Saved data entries
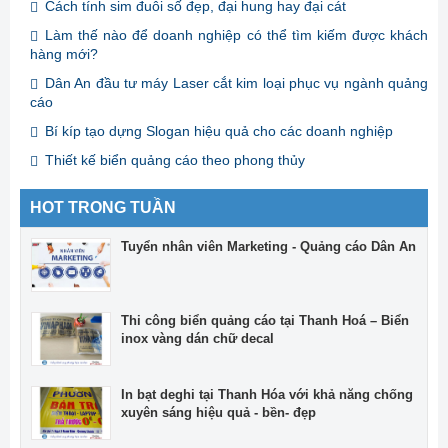
Cách tính sim đuôi số đẹp, đại hung hay đại cát
Làm thế nào để doanh nghiệp có thể tìm kiếm được khách
hàng mới?
Dân An đầu tư máy Laser cắt kim loại phục vụ ngành quảng
cáo
Bí kíp tạo dựng Slogan hiệu quả cho các doanh nghiệp
Thiết kế biển quảng cáo theo phong thủy
HOT TRONG TUẦN
Tuyển nhân viên Marketing - Quảng cáo Dân An
Thi công biển quảng cáo tại Thanh Hoá – Biển
inox vàng dán chữ decal
In bạt deghi tại Thanh Hóa với khả năng chống
xuyên sáng hiệu quả - bền- đẹp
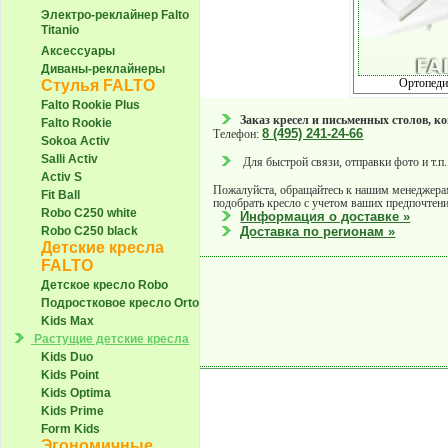
Электро-реклайнер Falto
Titanio
Аксессуары
Диваны-реклайнеры
Ортопеди
Стулья FALTO
Falto Rookie Plus
Заказ кресел и письменных столов, к
Falto Rookie
8 (495) 241-24-66
Телефон:
Sokoa Activ
Salli Activ
Для быстрой связи, отправки фото и т.п.
Activ S
Пожалуйста, обращайтесь к нашим менеджера
Fit Ball
подобрать кресло с учетом ваших предпочтени
Robo С250 white
Информация о доставке »
Robo С250 black
Доставка по регионам »
Детские кресла
FALTO
Детское кресло Robo
Подростковое кресло Orto
Kids Max
Растущие детские кресла
Kids Duo
Kids Point
Kids Optima
Kids Prime
Form Kids
Эгономичные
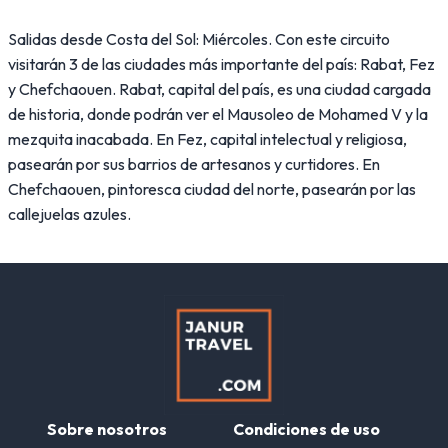
Salidas desde Costa del Sol: Miércoles. Con este circuito
visitarán 3 de las ciudades más importante del país: Rabat, Fez
y Chefchaouen. Rabat, capital del país, es una ciudad cargada
de historia, donde podrán ver el Mausoleo de Mohamed V y la
mezquita inacabada. En Fez, capital intelectual y religiosa,
pasearán por sus barrios de artesanos y curtidores. En
Chefchaouen, pintoresca ciudad del norte, pasearán por las
callejuelas azules.
Sobre nosotros
Condiciones de uso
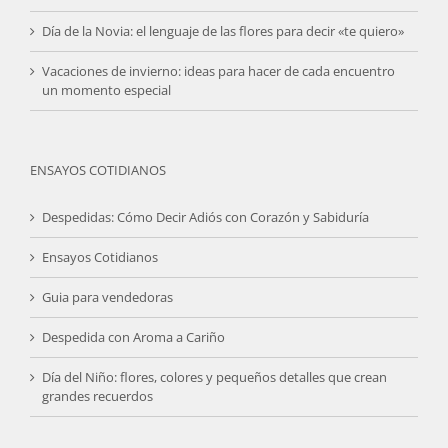
Día de la Novia: el lenguaje de las flores para decir «te quiero»
Vacaciones de invierno: ideas para hacer de cada encuentro
un momento especial
ENSAYOS COTIDIANOS
Despedidas: Cómo Decir Adiós con Corazón y Sabiduría
Ensayos Cotidianos
Guia para vendedoras
Despedida con Aroma a Cariño
Día del Niño: flores, colores y pequeños detalles que crean
grandes recuerdos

- Task directions
Rewrite the text of the data above with every "Chefchaouen" swapped for "Tánger" and nothing else changed. Omit the pictures from your answer.

- Result of the exercise
Cách tính sim đuôi số đẹp, đại hung hay đại cát
Làm thế nào để doanh nghiệp có thể tìm kiếm được khách
hàng mới?
Dân An đầu tư máy Laser cắt kim loại phục vụ ngành quảng
cáo
Bí kíp tạo dựng Slogan hiệu quả cho các doanh nghiệp
Thiết kế biển quảng cáo theo phong thủy
HOT TRONG TUẦN
Tuyển nhân viên Marketing - Quảng cáo Dân An
Thi công biển quảng cáo tại Thanh Hoá – Biển
inox vàng dán chữ decal
In bạt deghi tại Thanh Hóa với khả năng chống
xuyên sáng hiệu quả - bền- đẹp
Электро-реклайнер Falto
Titanio
Аксессуары
Диваны-реклайнеры
Ортопеди
Стулья FALTO
Falto Rookie Plus
Заказ кресел и письменных столов, к
Falto Rookie
8 (495) 241-24-66
Телефон:
Sokoa Activ
Salli Activ
Для быстрой связи, отправки фото и т.п.
Activ S
Пожалуйста, обращайтесь к нашим менеджера
Fit Ball
подобрать кресло с учетом ваших предпочтени
Robo С250 white
Информация о доставке »
Robo С250 black
Доставка по регионам »
Детские кресла
FALTO
Детское кресло Robo
Подростковое кресло Orto
Kids Max
Растущие детские кресла
Kids Duo
Kids Point
Kids Optima
Kids Prime
Form Kids
Эгономичные
Salidas desde Costa del Sol: Miércoles. Con este circuito
visitarán 3 de las ciudades más importante del país: Rabat, Fez
y Tánger. Rabat, capital del país, es una ciudad cargada
de historia, donde podrán ver el Mausoleo de Mohamed V y la
mezquita inacabada. En Fez, capital intelectual y religiosa,
pasearán por sus barrios de artesanos y curtidores. En
Tánger, pintoresca ciudad del norte, pasearán por las
callejuelas azules.
Sobre nosotros
Condiciones de uso
Día de la Novia: el lenguaje de las flores para decir «te quiero»
Vacaciones de invierno: ideas para hacer de cada encuentro
un momento especial
ENSAYOS COTIDIANOS
Despedidas: Cómo Decir Adiós con Corazón y Sabiduría
Ensayos Cotidianos
Guia para vendedoras
Despedida con Aroma a Cariño
Día del Niño: flores, colores y pequeños detalles que crean
grandes recuerdos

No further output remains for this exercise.